I only bet on the horses once a year - at The Grand National. And only on outsiders. If I'm going to win  I want to win big. As my bets are based on the names of the horses rather than their form I usually choose names that seem relevant at the time. Because I live on the river I chose River Choice. And Portrait King because I mostly make a living out of painting portraits. The current oil portrait I'm working on has a background full of clouds, so my third bet was on a horse called Many Clouds. Yippee! I bet a fiver each way and won at 33 to 1. Here's part of the unfinished lucky picture.

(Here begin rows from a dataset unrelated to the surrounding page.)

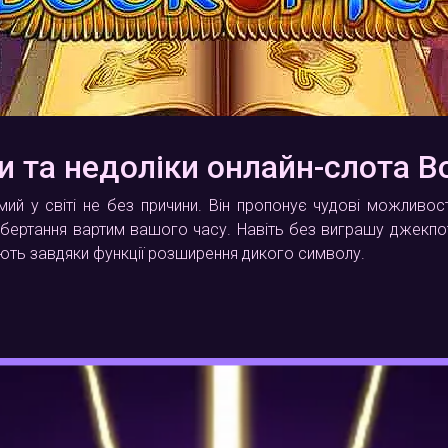
и та недоліки онлайн-слота Bo
мий у світі не без причини. Він пропонує чудові можливо
ертання вартим вашого часу. Навіть без виграшу джекпот
ють завдяки функції розширення дикого символу.
ти
тань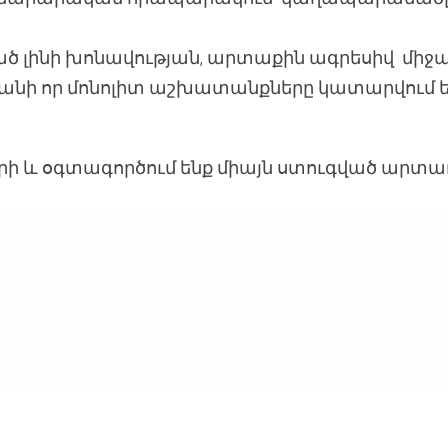
 լինի խոնավության, արտաքին ագրեսիվ միջա
քանի որ մոնոլիտ աշխատանքները կատարվում 
ի և օգտագործում ենք միայն ստուգված արտա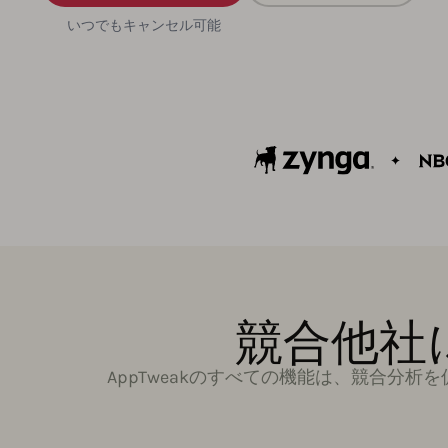
いつでもキャンセル可能
競合他社
AppTweakのすべての機能は、競合分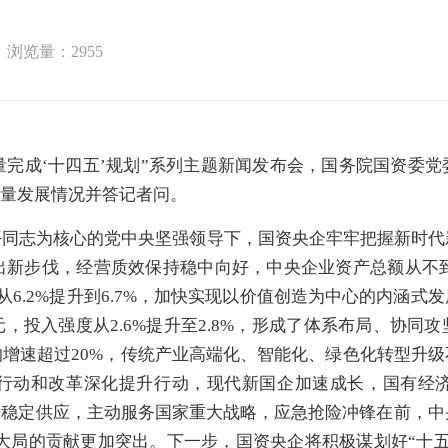
浏览量：
2955
完成‘十四五’规划”系列主题新闻发布会，国务院国资委
质量发展情况并答记者问。
同志为核心的党中央坚强领导下，国资央企牢牢把握新时代
新步伐，经营质效保持稳中向好，中央企业资产总额从不到
润率从6.2%提升到6.7%，加快实现以价值创造为中心的内涵
，投入强度从2.6%提升至2.8%，形成了体系布局、协同
增速超过20%，传统产业高端化、智能化、绿色化转型升
行动和改革深化提升行动，现代新国企加速成长，国有经
品稳定供应，主动服务国家重大战略，应急抢险冲锋在前，中
作大局的贡献更加突出。下一步，国资央企将积极谋划好“十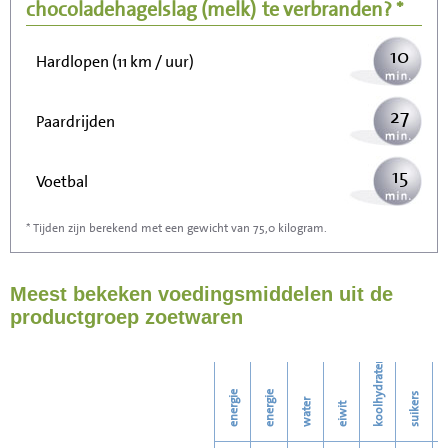
Wandelen (5 km/uur)
chocoladehagelslag (melk)
te verbranden? *
10
Hardlopen (11 km / uur)
27
Paardrijden
15
Voetbal
* Tijden zijn berekend met een gewicht van 75,0 kilogram.
44
Stofzuigen
Meest bekeken voedingsmiddelen uit de
48
Strijken
productgroep zoetwaren
55
Wassen
koolhydraten
energie
energie
suikers
water
eiwit
v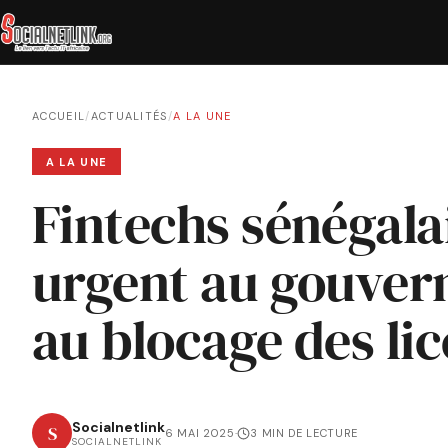
ACCUEIL
/
ACTUALITÉS
/
A LA UNE
A LA UNE
Fintechs sénégalai
urgent au gouver
au blocage des li
Socialnetlink
S
6 MAI 2025
·
3 MIN DE LECTURE
SOCIALNETLINK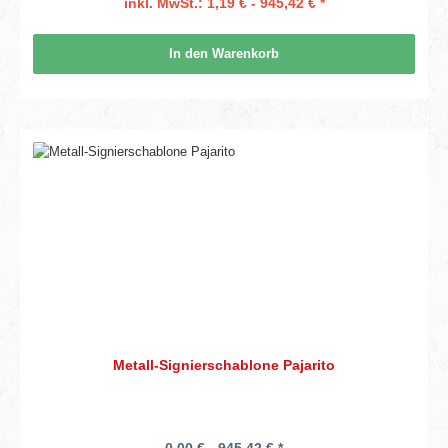
inkl. MwSt.: 1,19 € - 945,42 € *
In den Warenkorb
Metall-Signierschablone Pajarito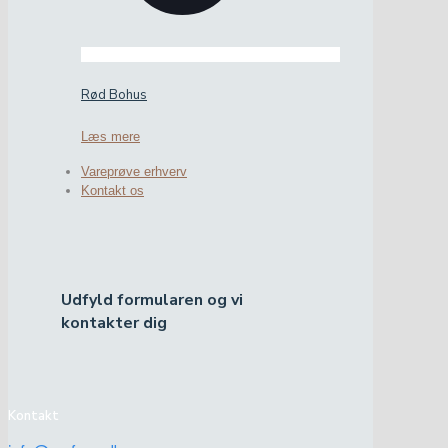
Rød Bohus
Læs mere
Vareprøve erhverv
Kontakt os
Udfyld formularen og vi
kontakter dig
Kontakt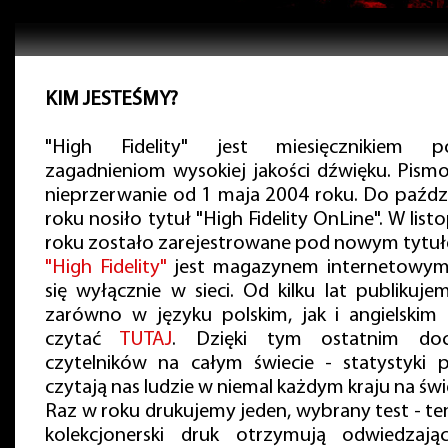
KIM JESTEŚMY?
"High Fidelity" jest miesięcznikiem p
zagadnieniom wysokiej jakości dźwięku. Pismo
nieprzerwanie od 1 maja 2004 roku. Do paźdz
roku nosiło tytuł "High Fidelity OnLine". W lis
roku zostało zarejestrowane pod nowym tytu
"High Fidelity"
jest magazynem internetowym, 
się wyłącznie w sieci. Od kilku lat publikuje
zarówno w języku polskim, jak i angielskim
czytać
TUTAJ
. Dzięki tym ostatnim do
czytelników na całym świecie - statystyki 
czytają nas ludzie w niemal każdym kraju na świ
Raz w roku drukujemy jeden, wybrany test - te
kolekcjonerski druk otrzymują odwiedzaj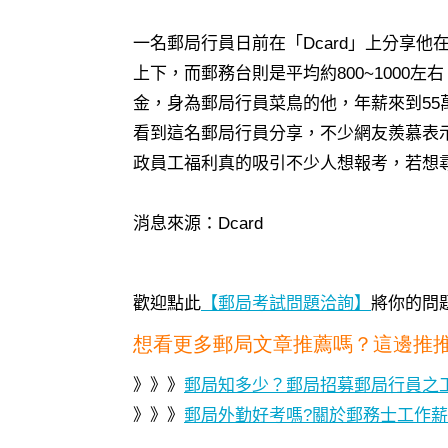
一名郵局行員日前在「Dcard」上分享
上下，而郵務台則是平均約800~1000
金，身為郵局行員菜鳥的他，年薪來到55
看到這名郵局行員分享，不少網友羨慕表
政員工福利真的吸引不少人想報考，若想
消息來源：Dcard
歡迎點此
【郵局考試問題洽詢】
將你的問
想看更多郵局文章推薦嗎？這邊推
》》》
郵局知多少？郵局招募郵局行員之
》》》
郵局外勤好考嗎?關於郵務士工作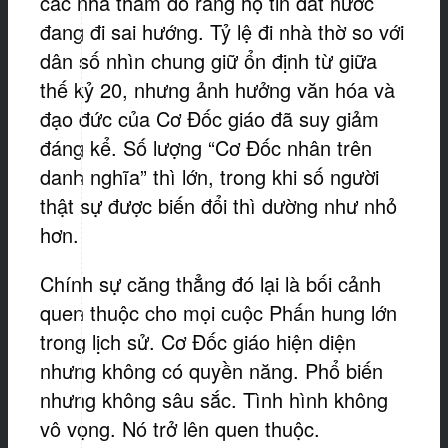
các nhà thăm dò rằng họ tin đất nước
đang đi sai hướng. Tỷ lệ đi nhà thờ so với
dân số nhìn chung giữ ổn định từ giữa
thế kỷ 20, nhưng ảnh hưởng văn hóa và
đạo đức của Cơ Đốc giáo đã suy giảm
đáng kể. Số lượng “Cơ Đốc nhân trên
danh nghĩa” thì lớn, trong khi số người
thật sự được biến đổi thì dường như nhỏ
hơn.
Chính sự căng thẳng đó lại là bối cảnh
quen thuộc cho mọi cuộc Phấn hung lớn
trong lịch sử. Cơ Đốc giáo hiện diện
nhưng không có quyền năng. Phổ biến
nhưng không sâu sắc. Tình hình không
vô vọng. Nó trở lên quen thuộc.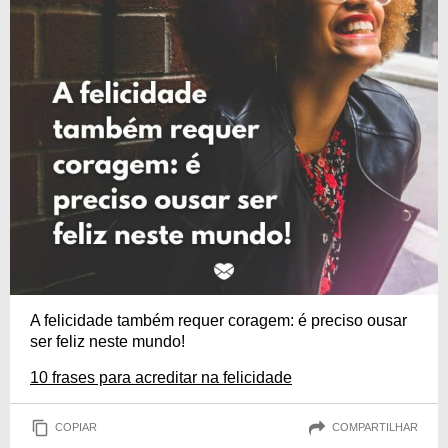
A felicidade também requer coragem: é preciso ousar
ser feliz neste mundo!
10 frases para acreditar na felicidade
COPIAR
COMPARTILHAR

My young friend went down a mine in Bukov the other day. It's a uranium mine in the Czech Republic. She travelled 600 metres down in a tiny lift, then 20 minutes on a little train deep into the mine. She had to wear protective gear including a helmet with a lamp and carried oxygen for emergencies. Sounds scary to me. She and her small group were the only non-miners ever to go there. Here's a view as they emerged. 

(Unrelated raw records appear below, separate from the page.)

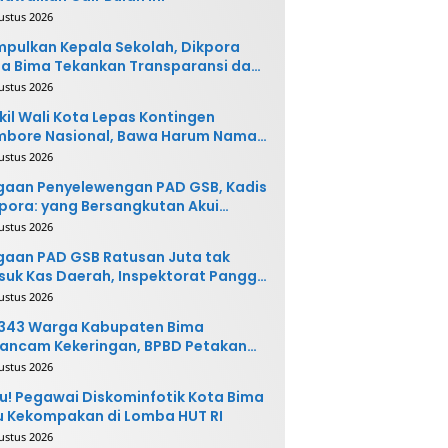
ustus 2026
pulkan Kepala Sekolah, Dikpora
a Bima Tekankan Transparansi dan
vasi
ustus 2026
il Wali Kota Lepas Kontingen
mbore Nasional, Bawa Harum Nama
ta Bima
ustus 2026
gaan Penyelewengan PAD GSB, Kadis
pora: yang Bersangkutan Akui
buatannya dan Siap
ustus 2026
ngembalikan Uang
aan PAD GSB Ratusan Juta tak
uk Kas Daerah, Inspektorat Panggil
ak Terkait
ustus 2026
.343 Warga Kabupaten Bima
ancam Kekeringan, BPBD Petakan
 Desa Rawan
ustus 2026
u! Pegawai Diskominfotik Kota Bima
 Kekompakan di Lomba HUT RI
ustus 2026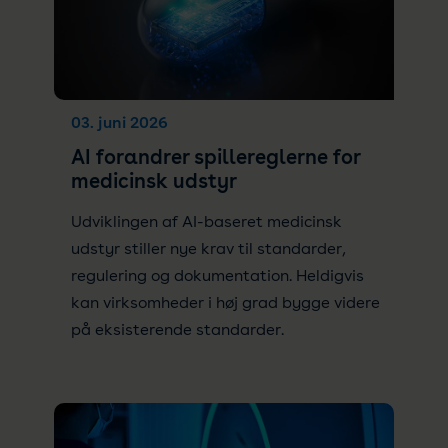
03. juni 2026
AI forandrer spillereglerne for
medicinsk udstyr
Udviklingen af AI-baseret medicinsk
udstyr stiller nye krav til standarder,
regulering og dokumentation. Heldigvis
kan virksomheder i høj grad bygge videre
på eksisterende standarder.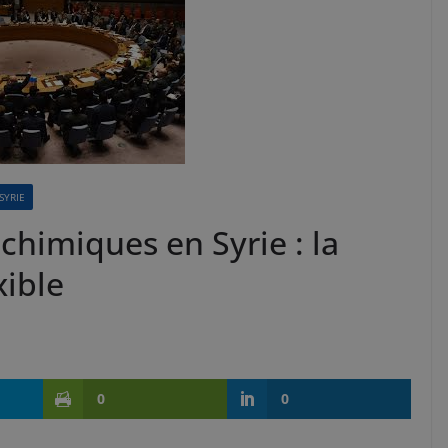
SYRIE
chimiques en Syrie : la
xible
0
0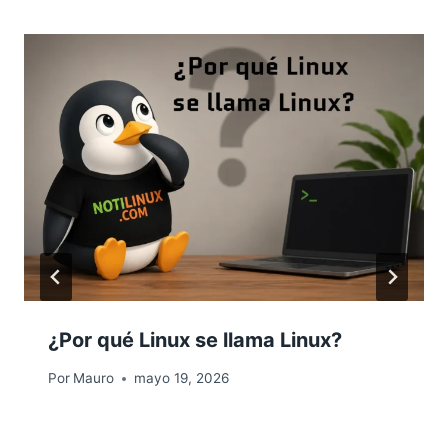
¿Por qué Linux se llama Linux?
Por
Mauro
mayo 19, 2026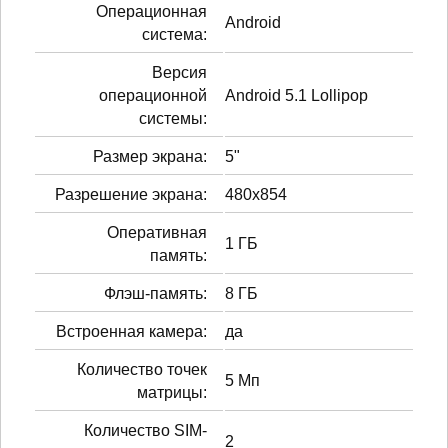
Операционная
Android
система:
Версия
операционной
Android 5.1 Lollipop
системы:
Размер экрана:
5"
Разрешение экрана:
480x854
Оперативная
1 ГБ
память:
Флэш-память:
8 ГБ
Встроенная камера:
да
Количество точек
5 Мп
матрицы:
Количество SIM-
2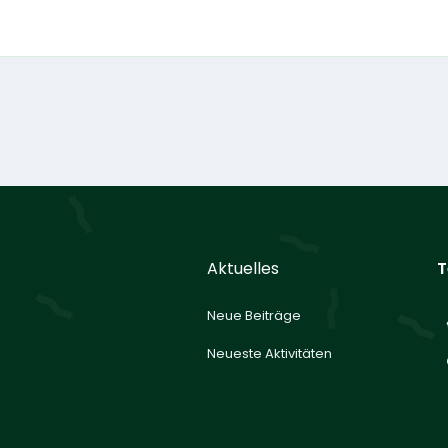
Aktuelles
T
Neue Beiträge
Neueste Aktivitäten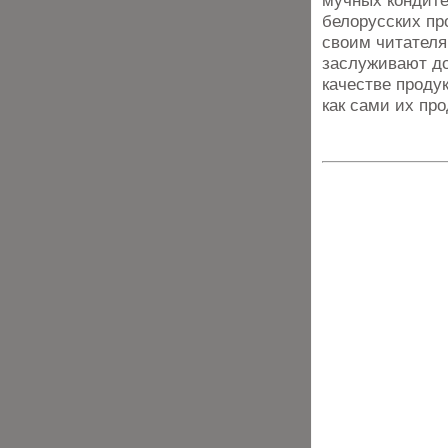
мучных кондите
белорусских пр
своим читателя
заслуживают до
качестве проду
как сами их пр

Oh yes, I said I'd tell you what happened when I was commissioned to paint a miniature portrait of the King of Thailand's daughter - HRH Princess Maha Chakri Sirindhorn several years ago. I had been asked to paint a miniature of King Bhumipol Aduladej, which I did, and duly presented it to his daughter at Chitralada Palace in Bangkok. She was intrigued with the painting and asked if I would paint a miniature of her and bring it with me the next time I was visiting Thailand. This I did - based on a photograph with her dressed in military uniform. However about a month before my visit I heard that she had lost over two stone in weight and looked quite a lot different. In a bit of a quandary I rang the King's secretary and asked if he had any up-to-date photographs of HRH for me to see. He sent me a few and I saw that she did indeed look quite different. What should I do? The only solution I could think of was to make a second portrait and house both of them together in a nice silk and leather case. When the audience at the Palace became due I was a bit apprehensive as four or five television cameras were present (as always with any Royal event in Thailand). Her reaction, when I presented the miniature portraits to her, was to let out a loud laugh and to call her ladies-in-waiting to see the miniatures. "See", she said "Before, and after". 

She did like the miniatures and my audience lasted over twenty minutes. At one stage she told me that she broke her diet many times by sneaking down to the fridge in the kitchen to help with her 'night starvation'. A really gracious young lady and loved by everyone in Thailand. 

The other day my young friend and I went to the cinema to see Cinderella.

It may be a children's film but I thoroughly enjoyed it. Great CGI effects and good characterisation. You leave the cinema feeling happy. 

On Thursday I took my artistic friend's wife up to Stafford to visit him in gaol. We took a collapsible wheelchair with us as she is very frail and can't walk more than a few steps. Whoever designed that wheelchair made a rotten job of it as without help it's impossible to push it over any obstruction more than an inch high. But we managed. Not knowing the visitors system it took us nearly two hours to finally enter the prison itself. So many big doors, chains and many layers of security. I had to be stamped on my hand with an invisible ultra violet device - this to avoid male visitors changing places with inmates. My friend looked good and told us he has finally been allowed to paint.